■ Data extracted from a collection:
☆ ☆ ☆ ☆

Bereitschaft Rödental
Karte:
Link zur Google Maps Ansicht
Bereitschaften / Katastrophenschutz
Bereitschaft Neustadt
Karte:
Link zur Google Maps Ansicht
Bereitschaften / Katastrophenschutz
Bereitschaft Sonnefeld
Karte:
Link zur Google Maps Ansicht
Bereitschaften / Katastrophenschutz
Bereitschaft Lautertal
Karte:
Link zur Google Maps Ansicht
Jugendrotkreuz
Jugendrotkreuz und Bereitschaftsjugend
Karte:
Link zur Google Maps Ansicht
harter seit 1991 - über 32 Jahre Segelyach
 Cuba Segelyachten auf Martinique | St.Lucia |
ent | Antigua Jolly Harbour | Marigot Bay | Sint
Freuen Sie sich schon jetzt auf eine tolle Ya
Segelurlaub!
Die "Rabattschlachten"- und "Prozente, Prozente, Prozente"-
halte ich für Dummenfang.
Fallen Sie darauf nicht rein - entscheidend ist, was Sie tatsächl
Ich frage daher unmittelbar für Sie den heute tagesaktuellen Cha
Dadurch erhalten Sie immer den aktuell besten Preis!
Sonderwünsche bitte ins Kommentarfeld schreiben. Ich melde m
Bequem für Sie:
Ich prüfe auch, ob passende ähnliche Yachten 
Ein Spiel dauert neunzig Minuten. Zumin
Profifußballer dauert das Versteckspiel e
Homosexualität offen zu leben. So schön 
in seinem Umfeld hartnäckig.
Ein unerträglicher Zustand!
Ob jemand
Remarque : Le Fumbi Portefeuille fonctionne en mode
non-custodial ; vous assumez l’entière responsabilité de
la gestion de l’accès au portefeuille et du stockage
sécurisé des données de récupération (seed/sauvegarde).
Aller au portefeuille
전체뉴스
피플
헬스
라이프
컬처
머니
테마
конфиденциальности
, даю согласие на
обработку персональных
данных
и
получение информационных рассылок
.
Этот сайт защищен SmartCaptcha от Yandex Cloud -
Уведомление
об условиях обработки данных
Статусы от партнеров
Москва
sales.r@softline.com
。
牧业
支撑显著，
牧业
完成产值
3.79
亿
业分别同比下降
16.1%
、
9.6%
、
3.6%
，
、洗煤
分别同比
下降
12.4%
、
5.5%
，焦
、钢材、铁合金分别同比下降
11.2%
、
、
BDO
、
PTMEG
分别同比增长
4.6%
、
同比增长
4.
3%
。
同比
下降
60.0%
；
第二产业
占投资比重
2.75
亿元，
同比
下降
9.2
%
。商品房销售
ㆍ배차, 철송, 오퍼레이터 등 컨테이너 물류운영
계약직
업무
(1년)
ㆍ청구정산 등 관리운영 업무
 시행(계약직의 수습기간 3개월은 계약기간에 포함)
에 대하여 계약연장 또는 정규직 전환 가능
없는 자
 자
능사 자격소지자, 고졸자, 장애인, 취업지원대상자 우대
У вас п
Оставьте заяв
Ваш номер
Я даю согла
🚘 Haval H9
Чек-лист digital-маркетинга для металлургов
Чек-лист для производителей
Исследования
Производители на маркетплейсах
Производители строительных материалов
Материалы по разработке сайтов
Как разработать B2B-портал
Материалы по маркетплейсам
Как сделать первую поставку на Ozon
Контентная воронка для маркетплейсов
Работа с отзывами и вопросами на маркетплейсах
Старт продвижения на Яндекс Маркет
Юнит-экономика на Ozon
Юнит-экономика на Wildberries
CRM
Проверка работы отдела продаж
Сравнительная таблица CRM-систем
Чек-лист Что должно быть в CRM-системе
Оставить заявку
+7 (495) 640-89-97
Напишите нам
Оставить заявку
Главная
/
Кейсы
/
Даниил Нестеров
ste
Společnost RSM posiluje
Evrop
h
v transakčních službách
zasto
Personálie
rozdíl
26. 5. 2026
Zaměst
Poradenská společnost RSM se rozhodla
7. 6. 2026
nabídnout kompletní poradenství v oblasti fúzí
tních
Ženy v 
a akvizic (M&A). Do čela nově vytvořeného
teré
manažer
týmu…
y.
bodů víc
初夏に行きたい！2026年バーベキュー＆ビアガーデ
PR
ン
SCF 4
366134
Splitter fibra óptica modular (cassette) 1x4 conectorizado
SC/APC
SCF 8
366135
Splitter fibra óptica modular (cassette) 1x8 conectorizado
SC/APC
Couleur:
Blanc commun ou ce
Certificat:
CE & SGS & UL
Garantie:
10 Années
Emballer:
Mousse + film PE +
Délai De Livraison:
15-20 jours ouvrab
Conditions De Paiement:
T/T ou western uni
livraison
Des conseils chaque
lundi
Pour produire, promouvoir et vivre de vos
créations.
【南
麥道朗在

☆ ☆ ☆ ☆

■ Task goal: Your answer must be the records themselves, output again exactly.

■ Completed exercise:
Bereitschaft Rödental
Karte:
Link zur Google Maps Ansicht
Bereitschaften / Katastrophenschutz
Bereitschaft Neustadt
Karte:
Link zur Google Maps Ansicht
Bereitschaften / Katastrophenschutz
Bereitschaft Sonnefeld
Karte:
Link zur Google Maps Ansicht
Bereitschaften / Katastrophenschutz
Bereitschaft Lautertal
Karte:
Link zur Google Maps Ansicht
Jugendrotkreuz
Jugendrotkreuz und Bereitschaftsjugend
Karte:
Link zur Google Maps Ansicht
harter seit 1991 - über 32 Jahre Segelyach
 Cuba Segelyachten auf Martinique | St.Lucia |
ent | Antigua Jolly Harbour | Marigot Bay | Sint
Freuen Sie sich schon jetzt auf eine tolle Ya
Segelurlaub!
Die "Rabattschlachten"- und "Prozente, Prozente, Prozente"-
halte ich für Dummenfang.
Fallen Sie darauf nicht rein - entscheidend ist, was Sie tatsächl
Ich frage daher unmittelbar für Sie den heute tagesaktuellen Cha
Dadurch erhalten Sie immer den aktuell besten Preis!
Sonderwünsche bitte ins Kommentarfeld schreiben. Ich melde m
Bequem für Sie:
Ich prüfe auch, ob passende ähnliche Yachten 
Ein Spiel dauert neunzig Minuten. Zumin
Profifußballer dauert das Versteckspiel e
Homosexualität offen zu leben. So schön 
in seinem Umfeld hartnäckig.
Ein unerträglicher Zustand!
Ob jemand
Remarque : Le Fumbi Portefeuille fonctionne en mode
non-custodial ; vous assumez l’entière responsabilité de
la gestion de l’accès au portefeuille et du stockage
sécurisé des données de récupération (seed/sauvegarde).
Aller au portefeuille
전체뉴스
피플
헬스
라이프
컬처
머니
테마
конфиденциальности
, даю согласие на
обработку персональных
данных
и
получение информационных рассылок
.
Этот сайт защищен SmartCaptcha от Yandex Cloud -
Уведомление
об условиях обработки данных
Статусы от партнеров
Москва
sales.r@softline.com
。
牧业
支撑显著，
牧业
完成产值
3.79
亿
业分别同比下降
16.1%
、
9.6%
、
3.6%
，
、洗煤
分别同比
下降
12.4%
、
5.5%
，焦
、钢材、铁合金分别同比下降
11.2%
、
、
BDO
、
PTMEG
分别同比增长
4.6%
、
同比增长
4.
3%
。
同比
下降
60.0%
；
第二产业
占投资比重
2.75
亿元，
同比
下降
9.2
%
。商品房销售
ㆍ배차, 철송, 오퍼레이터 등 컨테이너 물류운영
계약직
업무
(1년)
ㆍ청구정산 등 관리운영 업무
 시행(계약직의 수습기간 3개월은 계약기간에 포함)
에 대하여 계약연장 또는 정규직 전환 가능
없는 자
 자
능사 자격소지자, 고졸자, 장애인, 취업지원대상자 우대
У вас п
Оставьте заяв
Ваш номер
Я даю согла
🚘 Haval H9
Чек-лист digital-маркетинга для металлургов
Чек-лист для производителей
Исследования
Производители на маркетплейсах
Производители строительных материалов
Материалы по разработке сайтов
Как разработать B2B-портал
Материалы по маркетплейсам
Как сделать первую поставку на Ozon
Контентная воронка для маркетплейсов
Работа с отзывами и вопросами на маркетплейсах
Старт продвижения на Яндекс Маркет
Юнит-экономика на Ozon
Юнит-экономика на Wildberries
CRM
Проверка работы отдела продаж
Сравнительная таблица CRM-систем
Чек-лист Что должно быть в CRM-системе
Оставить заявку
+7 (495) 640-89-97
Напишите нам
Оставить заявку
Главная
/
Кейсы
/
Даниил Нестеров
ste
Společnost RSM posiluje
Evrop
h
v transakčních službách
zasto
Personálie
rozdíl
26. 5. 2026
Zaměst
Poradenská společnost RSM se rozhodla
7. 6. 2026
nabídnout kompletní poradenství v oblasti fúzí
tních
Ženy v 
a akvizic (M&A). Do čela nově vytvořeného
teré
manažer
týmu…
y.
bodů víc
初夏に行きたい！2026年バーベキュー＆ビアガーデ
PR
ン
SCF 4
366134
Splitter fibra óptica modular (cassette) 1x4 conectorizado
SC/APC
SCF 8
366135
Splitter fibra óptica modular (cassette) 1x8 conectorizado
SC/APC
Couleur:
Blanc commun ou ce
Certificat:
CE & SGS & UL
Garantie:
10 Années
Emballer:
Mousse + film PE +
Délai De Livraison:
15-20 jours ouvrab
Conditions De Paiement:
T/T ou western uni
livraison
Des conseils chaque
lundi
Pour produire, promouvoir et vivre de vos
créations.
【南
麥道朗在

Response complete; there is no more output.